▶ _WHAT IS REQUIRED_: Convert the data below into a Markdown table with two columns, Row and Line. Give each row a number and one line of text, skipping blank lines and leaving out the pictures.
Begin
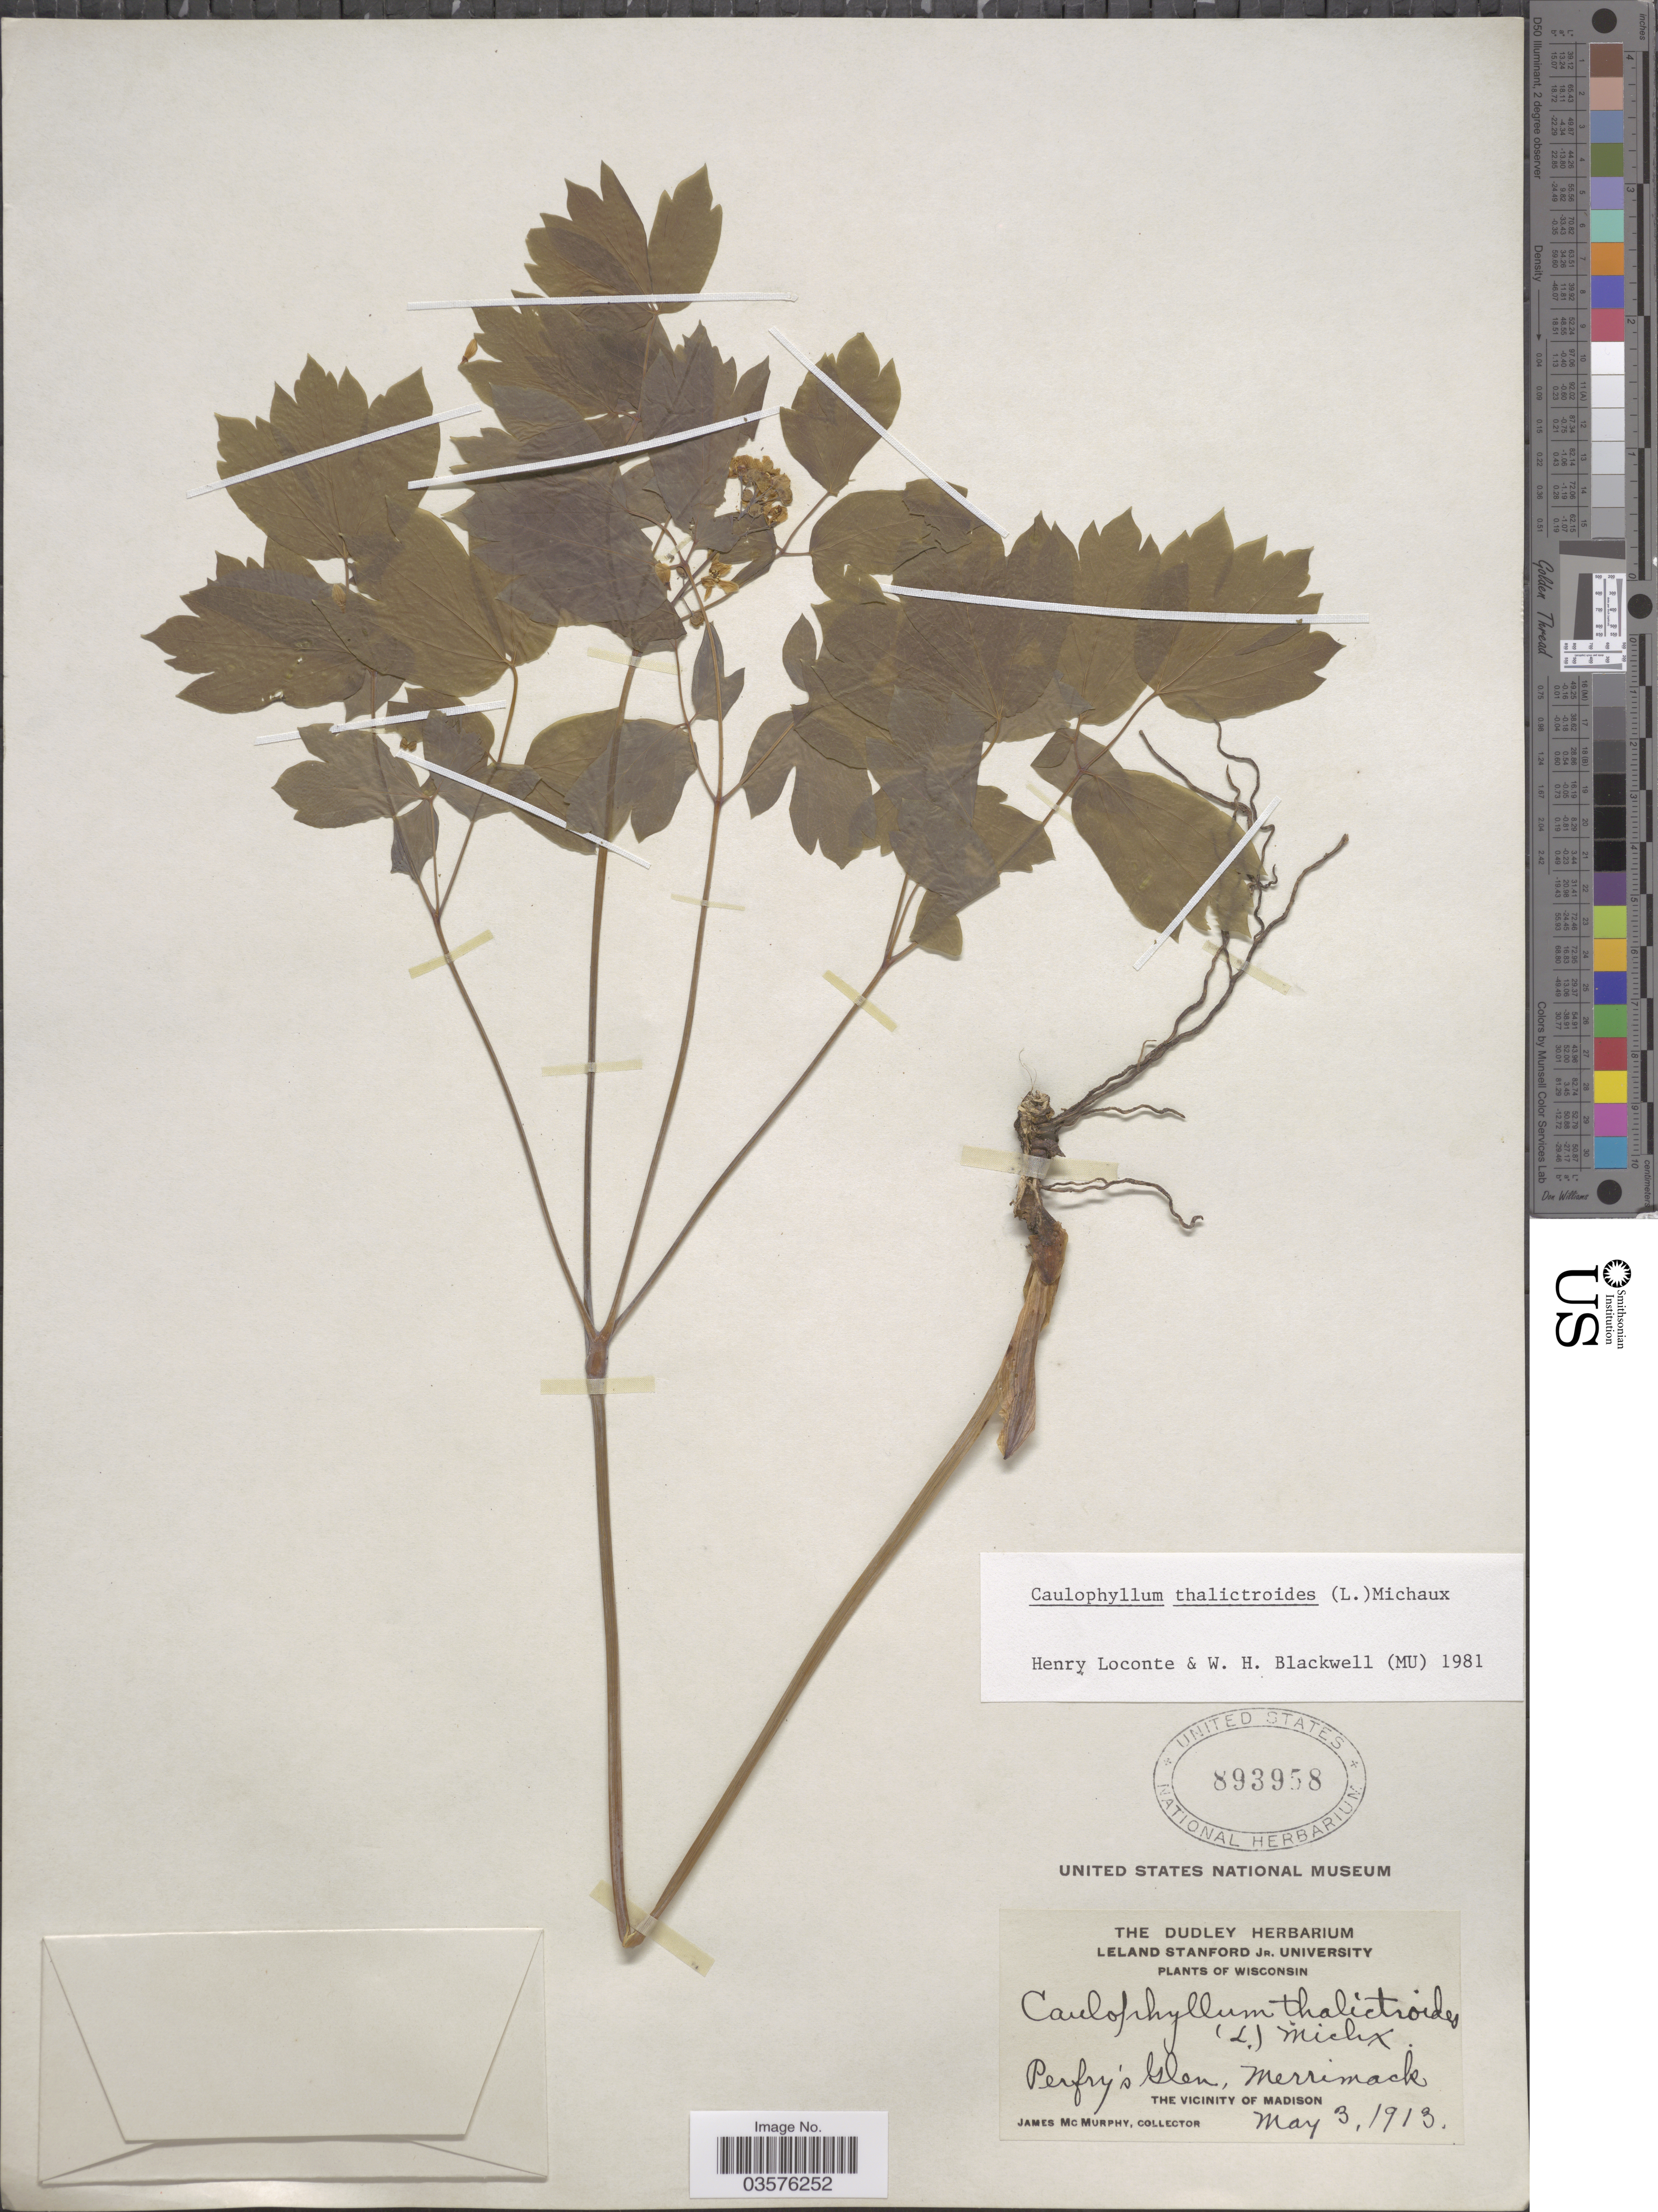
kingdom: Plantae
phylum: Tracheophyta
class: Magnoliopsida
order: Ranunculales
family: Berberidaceae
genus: Caulophyllum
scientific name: Caulophyllum thalictroides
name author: (L.) Michx.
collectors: J. McMurphy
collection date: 1913-05-03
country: United States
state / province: Wisconsin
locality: Perfry's Glen, Merrimack, The Vicinity of Madison.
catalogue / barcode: US 893958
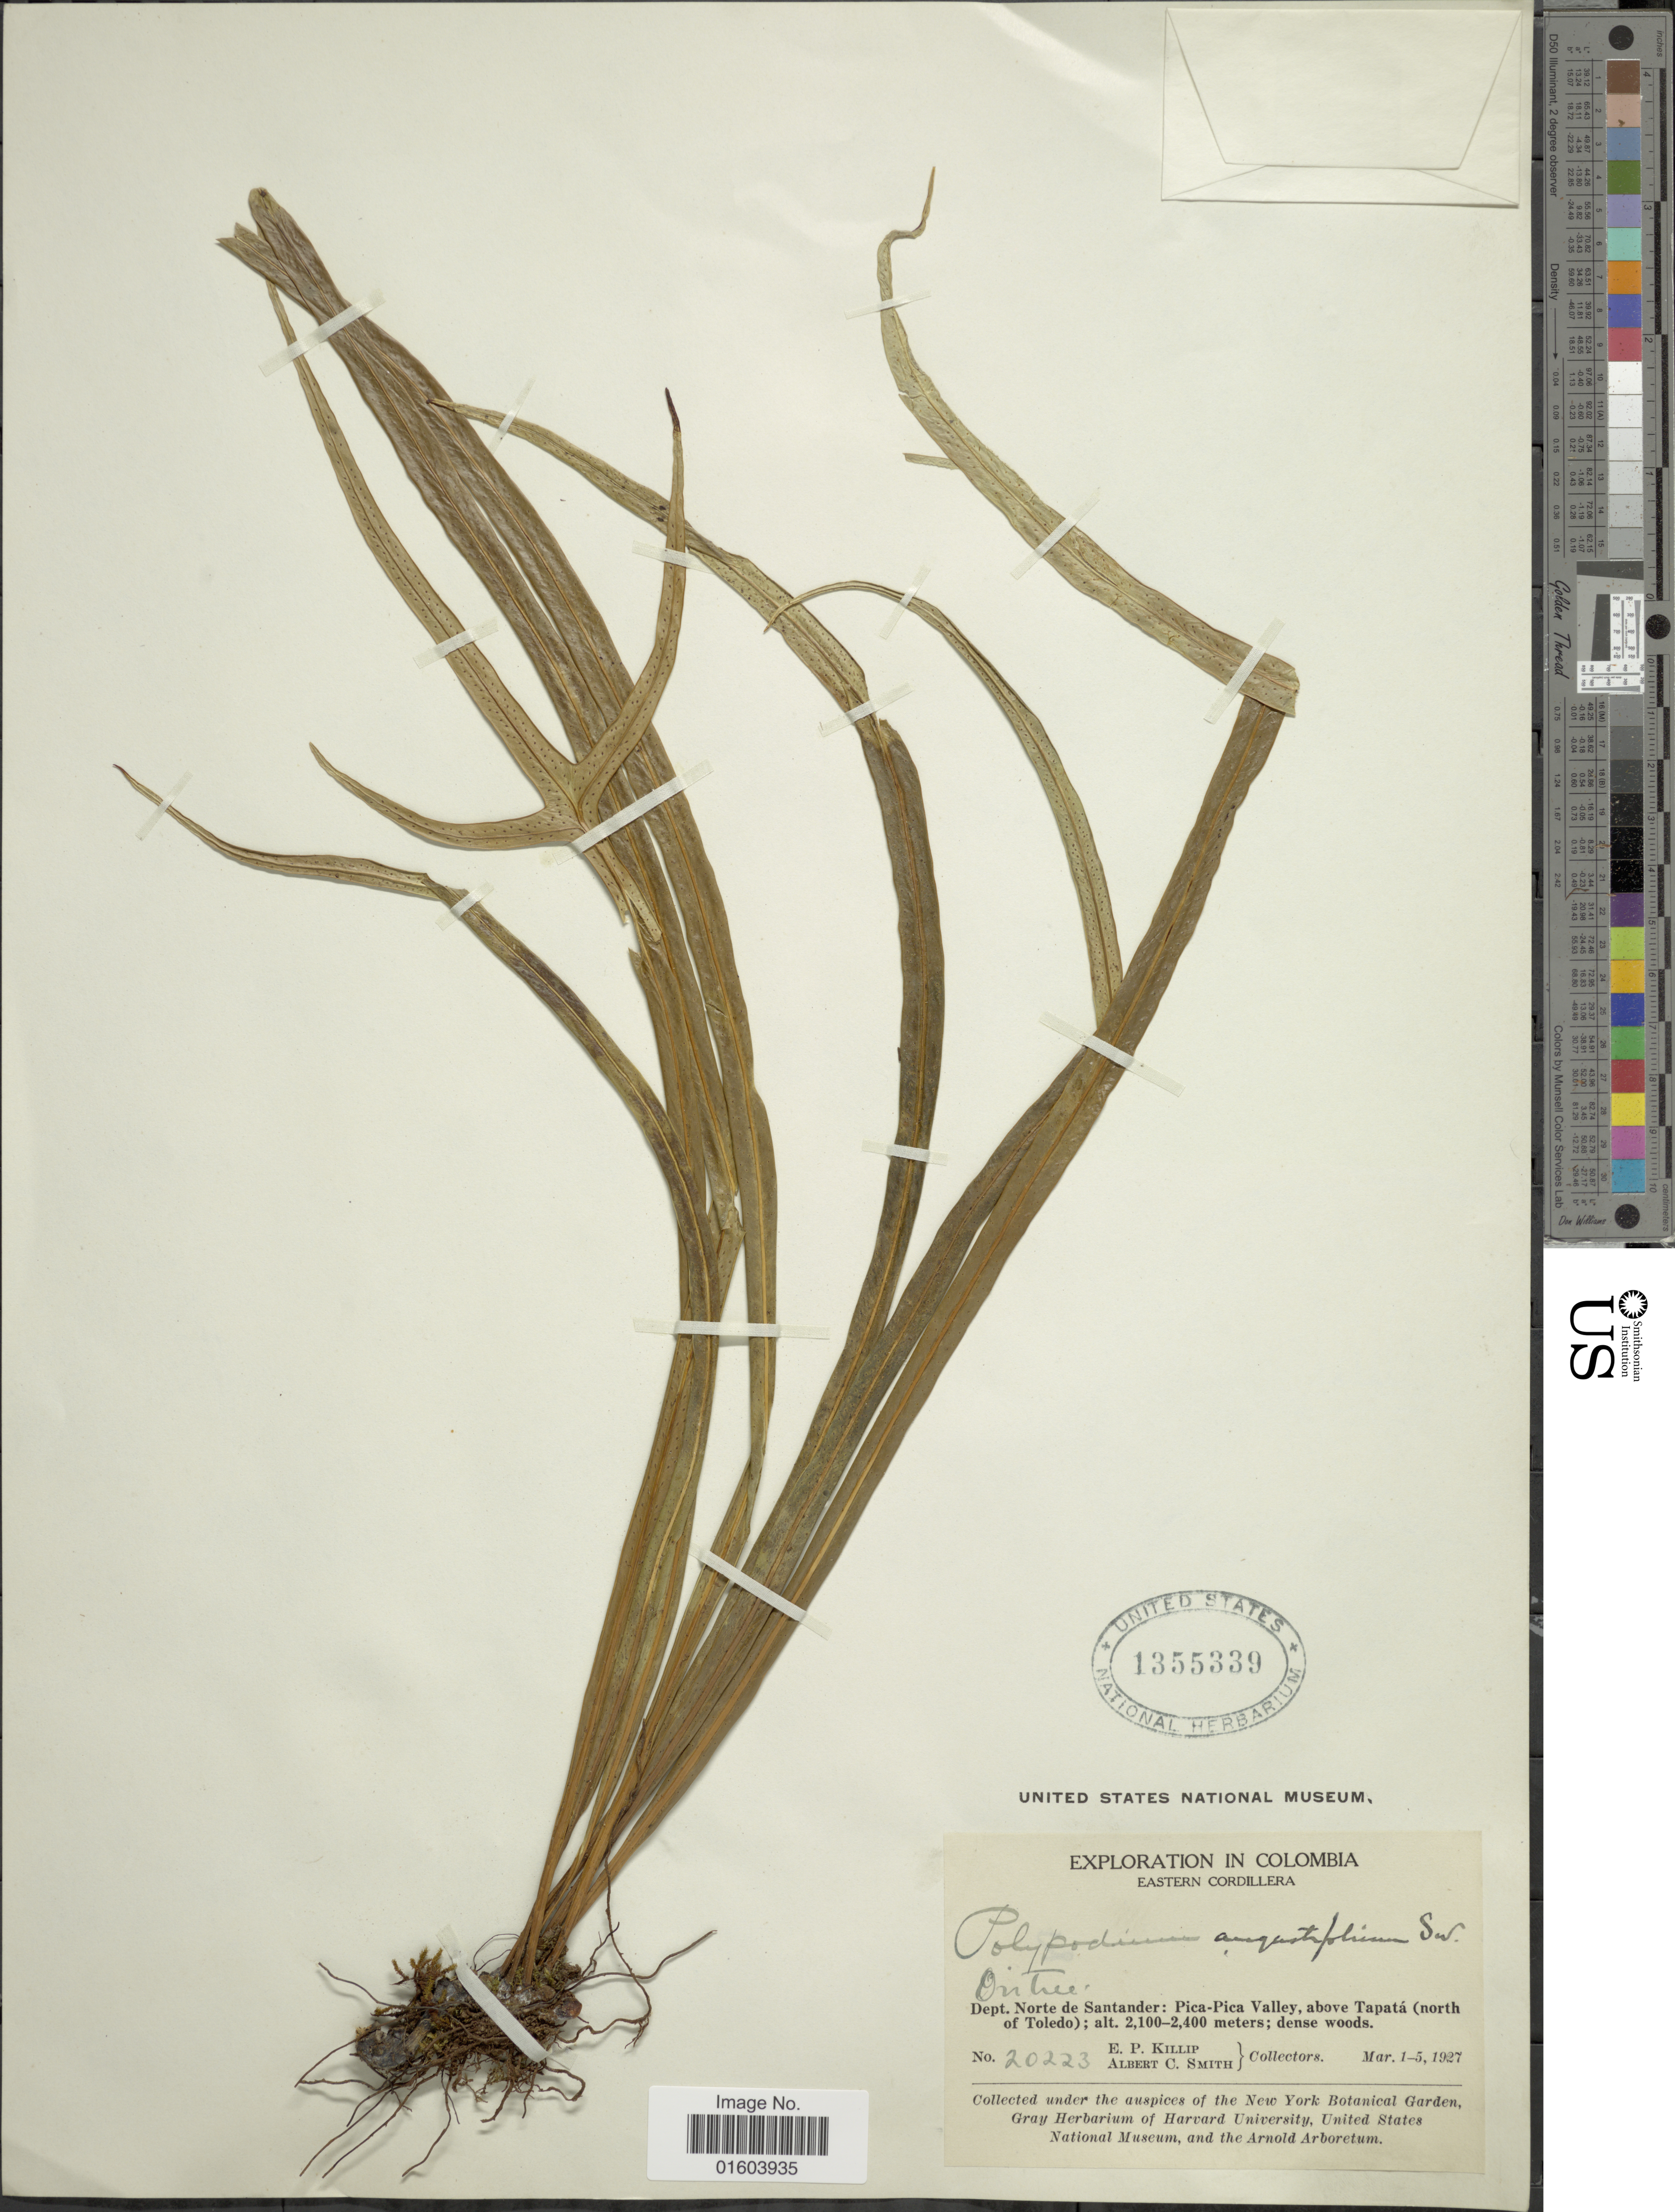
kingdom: Plantae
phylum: Tracheophyta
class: Polypodiopsida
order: Polypodiales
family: Polypodiaceae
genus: Campyloneurum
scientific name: Campyloneurum angustifolium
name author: (Sw.) Fée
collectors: E. P. Killip & A. C. Smith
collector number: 20223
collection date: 1927-03-01/1927-03-05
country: Colombia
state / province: Norte de Santander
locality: Eastern Cordillera. Dept. Nort de Santander: Pica Pica Valley, above Tapata (north of Toledo).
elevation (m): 2100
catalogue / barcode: US 1355339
End
▶ _THE RESULT_:
| Row | Line |
|---|---|
| 1 | kingdom: Plantae |
| 2 | phylum: Tracheophyta |
| 3 | class: Magnoliopsida |
| 4 | order: Ranunculales |
| 5 | family: Berberidaceae |
| 6 | genus: Caulophyllum |
| 7 | scientific name: Caulophyllum thalictroides |
| 8 | name author: (L.) Michx. |
| 9 | collectors: J. McMurphy |
| 10 | collection date: 1913-05-03 |
| 11 | country: United States |
| 12 | state / province: Wisconsin |
| 13 | locality: Perfry's Glen, Merrimack, The Vicinity of Madison. |
| 14 | catalogue / barcode: US 893958 |
| 15 | kingdom: Plantae |
| 16 | phylum: Tracheophyta |
| 17 | class: Polypodiopsida |
| 18 | order: Polypodiales |
| 19 | family: Polypodiaceae |
| 20 | genus: Campyloneurum |
| 21 | scientific name: Campyloneurum angustifolium |
| 22 | name author: (Sw.) Fée |
| 23 | collectors: E. P. Killip & A. C. Smith |
| 24 | collector number: 20223 |
| 25 | collection date: 1927-03-01/1927-03-05 |
| 26 | country: Colombia |
| 27 | state / province: Norte de Santander |
| 28 | locality: Eastern Cordillera. Dept. Nort de Santander: Pica Pica Valley, above Tapata (north of Toledo). |
| 29 | elevation (m): 2100 |
| 30 | catalogue / barcode: US 1355339 |